Stephen G. Kaler, MD, MPH
  • Stephen G. Kaler, MD, MPH, Head, Unit on Pediatric Genetics
  • Anthony Donsante, PhD, Postdoctoral Fellow
  • Julia D. Hicks, BS, Postbaccalaureate Fellow
  • Jingrong Tang, MD, Biologist

The Unit on Pediatric Genetics conducts translational research that focuses on the diagnosis, treatment, and understanding of copper metabolism disorders, a recently expanded collection of human diseases that impact various components of the central and peripheral nervous systems. Acquired, as well as inherited, forms of abnormal copper homeostasis are implicated in neurologic dysfunction (Desai and Kaler, 2008). Menkes disease (MD), a prototypical genetic syndrome of defective copper transport, is characterized by low brain copper levels, infantile neurodegeneration, and premature death. The condition is caused by mutations in ATP7A, an X-linked copper transporter gene. The occipital horn syndrome is a milder allelic variant, associated with leaky ATP7A splice junction mutations, in which autonomic dysfunction predominates. Recently, we identified several families with motor neuron disease resembling Charcot-Marie-Tooth disease and amyotrophic lateral sclerosis that are caused by novel missense mutations in the carboxyl half of ATP7A. These conditions are the consequence of mild loss-of-function defects that appear to affect intracellular trafficking of ATP7A. Thus, the phenotypic spectrum of ATP7A mutations has expanded; discovery of these new allelic variants indicates a previously unappreciated role for ATP7A in motor neuron maintenance and function.

Menkes disease

Figure 1. Yeast complementation assay predicts responsivity to early treatment in Menkes disease.
Figure 1. Yeast complementation assay predicts responsivity to early treatment in Menkes disease.
The plating pattern (clock-wise from 12 o’clock) includes the yeast copper transport mutant ccc2∆; ccc2∆ transformed with the normal (wild-type; WT) ATP7A allele; ccc2∆ mock-transformed with an empty vector; ccc2∆ transformed with a mutant ATP7A allele harboring deletion of exons 20-23; ccc2∆ transformed with mutant ATP7A allele G666R; and ccc2∆ transformed with the mutant ATP7A allele N1304S (associated with typical Occipital Horn syndrome, a mild variant of Menkes disease, and used as a positive control). Yeast strains were plated on four different media: normal YPD; synthetic yeast nitrogen base (YNB) supplemented with copper (“copper-sufficient” medium); YNB supplemented with iron (“iron-sufficient” medium); and copper/iron–limited YNB. All strains grew on YPD, copper-sufficient and iron-sufficient media (data not shown), whereas only the WT, G666R, and N1304S show growth on copper/iron–limited media, indicating the copper transport activity by these alleles. The WT allele shows the most robust growth. The del exon 20-23 allele failed to complement the knockout strain, indicating no residual copper transport activity. Two patients with G666R achieve fair to excellent neurodevelopmental outcomes, in contrast to one patient with del ex20-23, whose outcome was poor despite early identification and treatment. From Kaler et al., N Engl J Med.

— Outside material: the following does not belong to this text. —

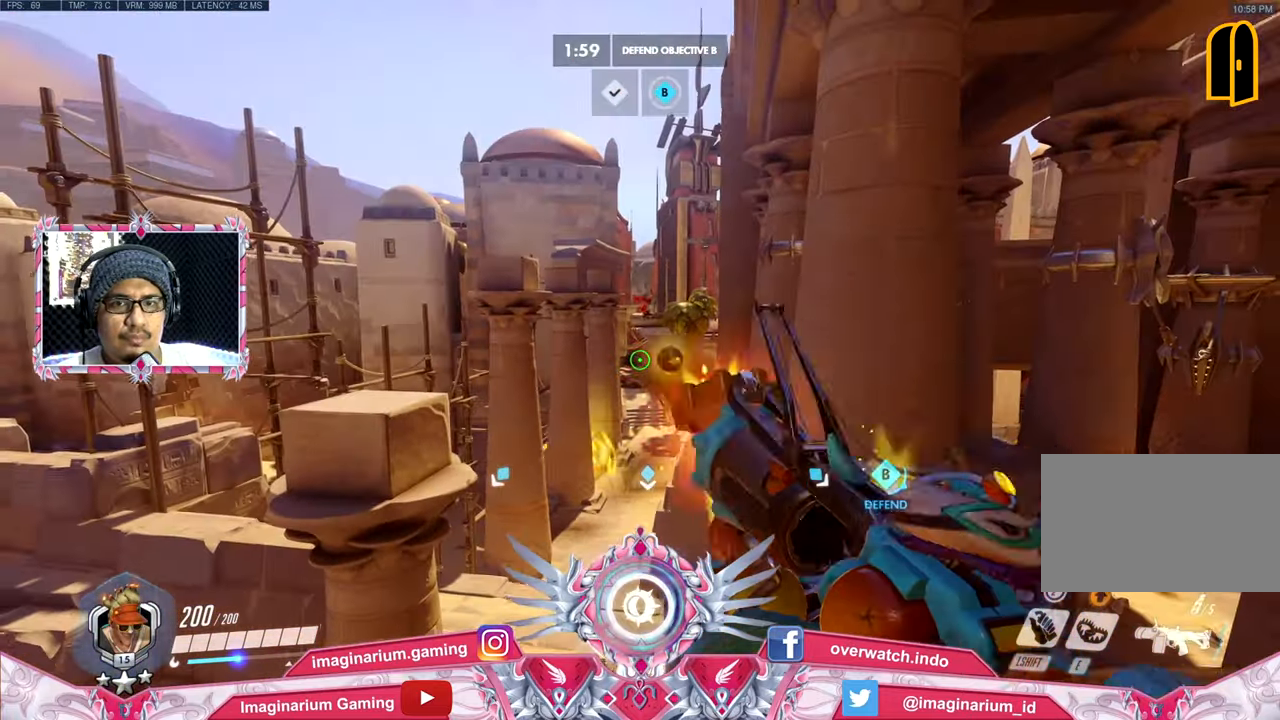
{"keys": [], "mouse": [], "events": [[384, "mouse_left", "up"], [384, "s", "up"]]}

Current treatment for MD is limited to subcutaneous copper injections and is effective in patients with mutant alleles that do not completely abrogate ATP7A function (Figure 1) who are identified near birth (Kaler et al, 2008 and 2009). For patients with complete loss-of-function mutations, however, copper delivered peripherally does not cross the blood-brain barrier efficiently, and alternative treatment approaches are needed. In our recent exploration of treatment alternatives, we rescued a mouse model of severe Menkes disease using combination brain-directed therapies: a recombinant adeno-associated virus serotype 5 (AAV5) vector expressing a reduced-size human ATP7A, plus copper (Session #42/Abstract #143, Annual Meeting of The American Society of Human Genetics; Neither treatment alone was effective, but the combination therapy dramatically shifted the Kaplan-Meier survival curve, with 5 of 16 (31%) combination-treated mutants surviving beyond 110 days of age (p<0.0002) (Figure 2). Identification of the mechanisms underlying this pronounced synergistic effect will help illuminate the normal processes of copper transport in the brain and the role of ATP7A in neuronal and neuroglial cells. In addition, this advance in gene transfer may have future clinical implications for Menkes disease patients with severe ATP7A mutations, as well as for patients with ATP7A-related motor neuron disease (see below).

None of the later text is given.